(Task material):

···

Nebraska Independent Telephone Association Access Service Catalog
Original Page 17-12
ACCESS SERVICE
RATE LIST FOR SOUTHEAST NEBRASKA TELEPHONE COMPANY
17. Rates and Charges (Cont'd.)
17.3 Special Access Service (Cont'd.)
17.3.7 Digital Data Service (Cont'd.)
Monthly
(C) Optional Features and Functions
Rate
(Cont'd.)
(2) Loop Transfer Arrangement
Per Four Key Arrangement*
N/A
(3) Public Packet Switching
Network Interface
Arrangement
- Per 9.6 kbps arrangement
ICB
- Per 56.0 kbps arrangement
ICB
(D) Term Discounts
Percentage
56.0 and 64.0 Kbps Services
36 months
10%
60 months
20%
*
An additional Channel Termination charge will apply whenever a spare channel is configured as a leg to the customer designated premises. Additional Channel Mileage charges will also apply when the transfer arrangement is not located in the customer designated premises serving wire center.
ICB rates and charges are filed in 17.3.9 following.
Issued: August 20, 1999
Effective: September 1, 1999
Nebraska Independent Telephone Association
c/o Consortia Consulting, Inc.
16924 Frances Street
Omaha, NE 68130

···

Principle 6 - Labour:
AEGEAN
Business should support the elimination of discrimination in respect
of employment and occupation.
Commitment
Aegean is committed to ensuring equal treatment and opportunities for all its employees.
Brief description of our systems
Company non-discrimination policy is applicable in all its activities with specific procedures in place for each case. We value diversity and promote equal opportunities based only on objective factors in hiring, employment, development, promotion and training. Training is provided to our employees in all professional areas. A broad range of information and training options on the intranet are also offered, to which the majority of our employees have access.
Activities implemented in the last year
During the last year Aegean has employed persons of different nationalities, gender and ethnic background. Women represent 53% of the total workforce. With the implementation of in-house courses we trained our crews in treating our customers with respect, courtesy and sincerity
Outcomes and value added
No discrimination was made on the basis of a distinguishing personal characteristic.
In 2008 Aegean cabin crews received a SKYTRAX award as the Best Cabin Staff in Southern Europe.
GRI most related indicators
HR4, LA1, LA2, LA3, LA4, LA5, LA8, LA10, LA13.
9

···

(What to do): For each line in the entries that contains the string "Independent", make a copy.

(Answer box):
Nebraska Independent Telephone Association Access Service Catalog
Nebraska Independent Telephone Association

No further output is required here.